WORK INSTRUCTION → Return all of the records exactly.
RECORDS TO PROCESS Start Marker
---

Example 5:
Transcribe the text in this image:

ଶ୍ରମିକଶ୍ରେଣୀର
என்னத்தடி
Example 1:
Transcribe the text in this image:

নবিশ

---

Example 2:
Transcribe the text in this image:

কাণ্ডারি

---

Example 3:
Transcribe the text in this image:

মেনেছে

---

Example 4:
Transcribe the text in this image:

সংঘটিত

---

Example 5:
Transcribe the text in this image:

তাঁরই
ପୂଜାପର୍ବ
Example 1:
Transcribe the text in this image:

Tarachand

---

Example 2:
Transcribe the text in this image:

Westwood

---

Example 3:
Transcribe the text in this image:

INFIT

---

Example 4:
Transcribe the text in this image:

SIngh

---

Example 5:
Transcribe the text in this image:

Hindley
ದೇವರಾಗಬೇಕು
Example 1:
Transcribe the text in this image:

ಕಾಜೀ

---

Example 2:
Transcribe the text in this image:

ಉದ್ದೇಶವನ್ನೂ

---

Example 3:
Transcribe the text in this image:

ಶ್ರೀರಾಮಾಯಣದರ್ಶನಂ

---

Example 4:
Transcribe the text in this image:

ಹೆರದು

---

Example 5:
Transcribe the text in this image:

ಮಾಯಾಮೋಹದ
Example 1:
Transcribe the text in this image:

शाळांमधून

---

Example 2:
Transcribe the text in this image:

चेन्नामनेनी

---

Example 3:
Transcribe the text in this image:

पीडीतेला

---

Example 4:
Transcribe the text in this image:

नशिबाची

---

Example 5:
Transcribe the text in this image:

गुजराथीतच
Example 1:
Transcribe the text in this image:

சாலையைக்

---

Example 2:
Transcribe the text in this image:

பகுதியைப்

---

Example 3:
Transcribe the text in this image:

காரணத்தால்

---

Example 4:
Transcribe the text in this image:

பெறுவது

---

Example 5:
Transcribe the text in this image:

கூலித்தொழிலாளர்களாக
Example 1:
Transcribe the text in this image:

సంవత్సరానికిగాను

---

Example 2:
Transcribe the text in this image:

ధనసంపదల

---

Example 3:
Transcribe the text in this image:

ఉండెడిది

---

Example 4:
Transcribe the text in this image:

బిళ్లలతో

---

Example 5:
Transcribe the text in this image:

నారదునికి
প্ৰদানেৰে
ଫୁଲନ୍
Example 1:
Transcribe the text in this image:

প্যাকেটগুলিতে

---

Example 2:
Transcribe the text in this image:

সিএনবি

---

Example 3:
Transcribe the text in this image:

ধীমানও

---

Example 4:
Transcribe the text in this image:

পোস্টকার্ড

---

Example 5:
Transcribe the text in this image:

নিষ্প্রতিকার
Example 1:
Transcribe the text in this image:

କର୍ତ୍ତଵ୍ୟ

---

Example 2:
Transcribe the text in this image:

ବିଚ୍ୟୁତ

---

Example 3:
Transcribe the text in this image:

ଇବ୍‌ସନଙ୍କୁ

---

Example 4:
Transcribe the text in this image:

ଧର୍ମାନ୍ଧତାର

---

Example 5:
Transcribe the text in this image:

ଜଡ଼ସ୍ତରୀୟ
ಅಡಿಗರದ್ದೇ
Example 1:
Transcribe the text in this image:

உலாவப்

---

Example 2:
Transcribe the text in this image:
RECORDS TO PROCESS End Marker
EXERCISE RESPONSE →
---

Example 5:
Transcribe the text in this image:

ଶ୍ରମିକଶ୍ରେଣୀର
என்னத்தடி
Example 1:
Transcribe the text in this image:

নবিশ

---

Example 2:
Transcribe the text in this image:

কাণ্ডারি

---

Example 3:
Transcribe the text in this image:

মেনেছে

---

Example 4:
Transcribe the text in this image:

সংঘটিত

---

Example 5:
Transcribe the text in this image:

তাঁরই
ପୂଜାପର୍ବ
Example 1:
Transcribe the text in this image:

Tarachand

---

Example 2:
Transcribe the text in this image:

Westwood

---

Example 3:
Transcribe the text in this image:

INFIT

---

Example 4:
Transcribe the text in this image:

SIngh

---

Example 5:
Transcribe the text in this image:

Hindley
ದೇವರಾಗಬೇಕು
Example 1:
Transcribe the text in this image:

ಕಾಜೀ

---

Example 2:
Transcribe the text in this image:

ಉದ್ದೇಶವನ್ನೂ

---

Example 3:
Transcribe the text in this image:

ಶ್ರೀರಾಮಾಯಣದರ್ಶನಂ

---

Example 4:
Transcribe the text in this image:

ಹೆರದು

---

Example 5:
Transcribe the text in this image:

ಮಾಯಾಮೋಹದ
Example 1:
Transcribe the text in this image:

शाळांमधून

---

Example 2:
Transcribe the text in this image:

चेन्नामनेनी

---

Example 3:
Transcribe the text in this image:

पीडीतेला

---

Example 4:
Transcribe the text in this image:

नशिबाची

---

Example 5:
Transcribe the text in this image:

गुजराथीतच
Example 1:
Transcribe the text in this image:

சாலையைக்

---

Example 2:
Transcribe the text in this image:

பகுதியைப்

---

Example 3:
Transcribe the text in this image:

காரணத்தால்

---

Example 4:
Transcribe the text in this image:

பெறுவது

---

Example 5:
Transcribe the text in this image:

கூலித்தொழிலாளர்களாக
Example 1:
Transcribe the text in this image:

సంవత్సరానికిగాను

---

Example 2:
Transcribe the text in this image:

ధనసంపదల

---

Example 3:
Transcribe the text in this image:

ఉండెడిది

---

Example 4:
Transcribe the text in this image:

బిళ్లలతో

---

Example 5:
Transcribe the text in this image:

నారదునికి
প্ৰদানেৰে
ଫୁଲନ୍
Example 1:
Transcribe the text in this image:

প্যাকেটগুলিতে

---

Example 2:
Transcribe the text in this image:

সিএনবি

---

Example 3:
Transcribe the text in this image:

ধীমানও

---

Example 4:
Transcribe the text in this image:

পোস্টকার্ড

---

Example 5:
Transcribe the text in this image:

নিষ্প্রতিকার
Example 1:
Transcribe the text in this image:

କର୍ତ୍ତଵ୍ୟ

---

Example 2:
Transcribe the text in this image:

ବିଚ୍ୟୁତ

---

Example 3:
Transcribe the text in this image:

ଇବ୍‌ସନଙ୍କୁ

---

Example 4:
Transcribe the text in this image:

ଧର୍ମାନ୍ଧତାର

---

Example 5:
Transcribe the text in this image:

ଜଡ଼ସ୍ତରୀୟ
ಅಡಿಗರದ್ದೇ
Example 1:
Transcribe the text in this image:

உலாவப்

---

Example 2:
Transcribe the text in this image:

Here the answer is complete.